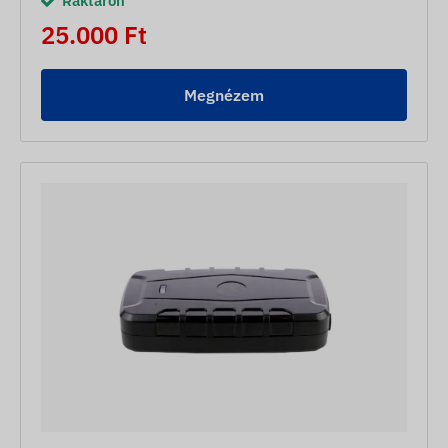
Raktáron
25.000 Ft
Megnézem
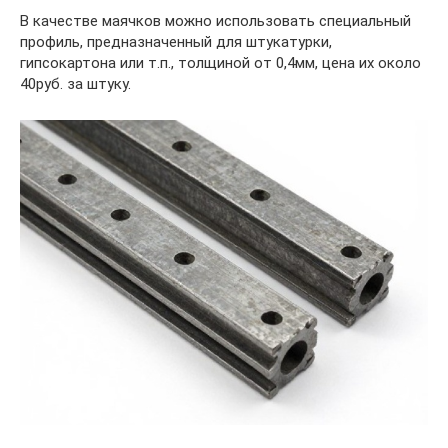
В качестве маячков можно использовать специальный
профиль, предназначенный для штукатурки,
гипсокартона или т.п., толщиной от 0,4мм, цена их около
40руб. за штуку.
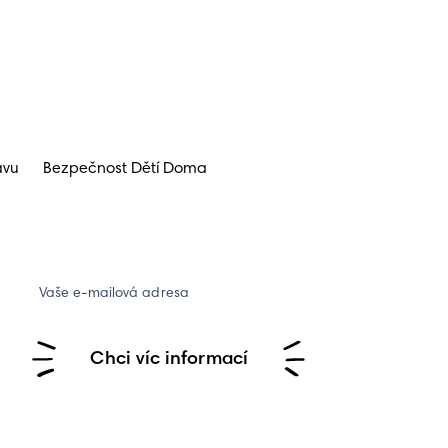
avu
Bezpečnost Dětí Doma
Vaše e-mailová adresa
Chci víc informací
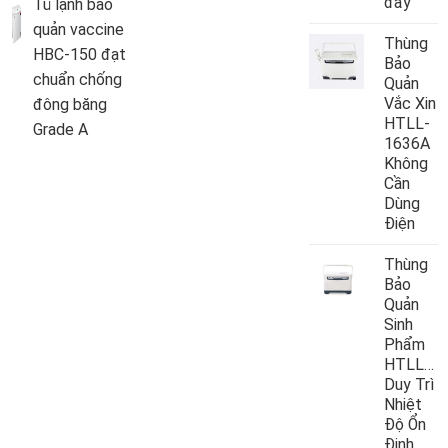
đẩy
Tủ lạnh bảo
quản vaccine
Thùng
HBC-150 đạt
Bảo
chuẩn chống
Quản
Vắc Xin
đông băng
HTLL-
Grade A
1636A
Không
Cần
Dùng
Điện
Thùng
Bảo
Quản
Sinh
Phẩm
HTLL10
Duy Trì
Nhiệt
Độ Ổn
Định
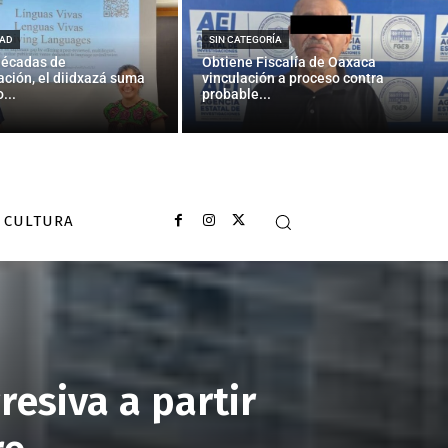
AD
SIN CATEGORÍA
décadas de
Obtiene Fiscalía de Oaxaca
ción, el diidxazá suma
vinculación a proceso contra
...
probable...
CULTURA
esiva a partir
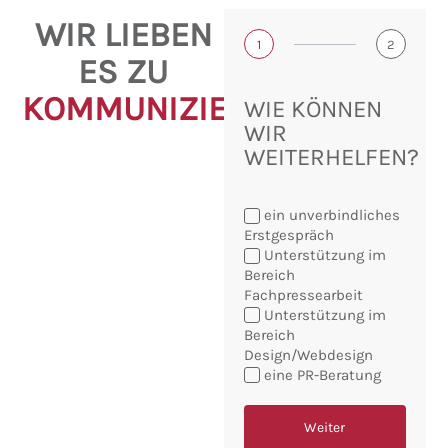
WIR LIEBEN
1
2
ES ZU
KOMMUNIZIEREN!
WIE KÖNNEN
WIR
WEITERHELFEN?
ein unverbindliches
Erstgespräch
Unterstützung im
Bereich
Fachpressearbeit
Sie
Unterstützung im
möchten:
Bereich
Design/Webdesign
eine PR-Beratung
Weiter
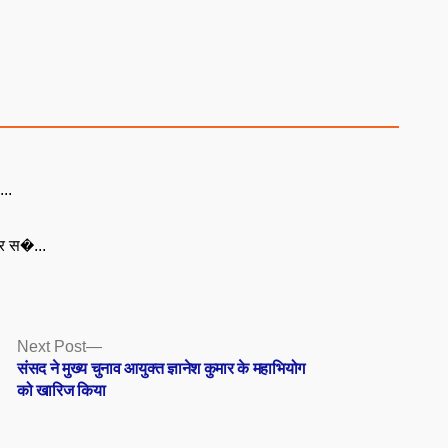
...
पर स�...
Next
Next Post
post:
संसद ने मुख्य चुनाव आयुक्त ज्ञानेश कुमार के महाभियोग
को खारिज किया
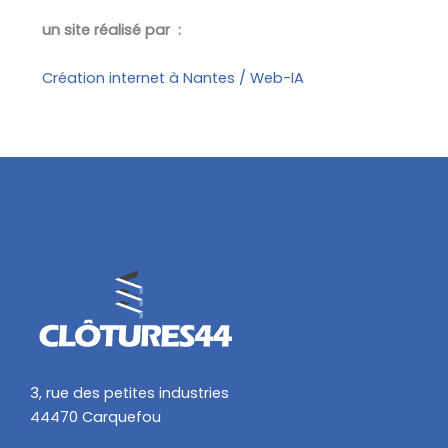
un site réalisé par :
Création internet à Nantes / Web-IA
3, rue des petites industries
44470 Carquefou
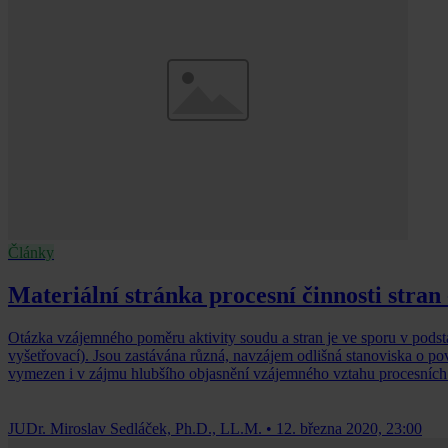
Články
Materiální stránka procesní činnosti stran -
Otázka vzájemného poměru aktivity soudu a stran je ve sporu v podst
vyšetřovací). Jsou zastávána různá, navzájem odlišná stanoviska o po
vymezen i v zájmu hlubšího objasnění vzájemného vztahu procesních 
JUDr. Miroslav Sedláček, Ph.D., LL.M.
•
12. března 2020, 23:00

------------------------------------

● **Your objective**:
Reproduce every line of text in the data above word for word, and leave the pictures out.

● **Written solution**:
Raktáron
25.000 Ft
Megnézem
В качестве маячков можно использовать специальный
профиль, предназначенный для штукатурки,
гипсокартона или т.п., толщиной от 0,4мм, цена их около
40руб. за штуку.
avu
Bezpečnost Dětí Doma
Vaše e-mailová adresa
Chci víc informací
đẩy
Tủ lạnh bảo
quản vaccine
Thùng
HBC-150 đạt
Bảo
chuẩn chống
Quản
Vắc Xin
đông băng
HTLL-
Grade A
1636A
Không
Cần
Dùng
Điện
Thùng
Bảo
Quản
Sinh
Phẩm
HTLL10
Duy Trì
Nhiệt
Độ Ổn
Định
AD
SIN CATEGORÍA
décadas de
Obtiene Fiscalía de Oaxaca
ción, el diidxazá suma
vinculación a proceso contra
...
probable...
CULTURA
esiva a partir
WIR LIEBEN
1
2
ES ZU
KOMMUNIZIEREN!
WIE KÖNNEN
WIR
WEITERHELFEN?
ein unverbindliches
Erstgespräch
Unterstützung im
Bereich
Fachpressearbeit
Sie
Unterstützung im
möchten:
Bereich
Design/Webdesign
eine PR-Beratung
Weiter
...
पर स�...
Next
Next Post
post:
संसद ने मुख्य चुनाव आयुक्त ज्ञानेश कुमार के महाभियोग
को खारिज किया
un site réalisé par :
Création internet à Nantes / Web-IA
3, rue des petites industries
44470 Carquefou
Články
Materiální stránka procesní činnosti stran -
Otázka vzájemného poměru aktivity soudu a stran je ve sporu v podst
vyšetřovací). Jsou zastávána různá, navzájem odlišná stanoviska o po
vymezen i v zájmu hlubšího objasnění vzájemného vztahu procesních 
JUDr. Miroslav Sedláček, Ph.D., LL.M.
•
12. března 2020, 23:00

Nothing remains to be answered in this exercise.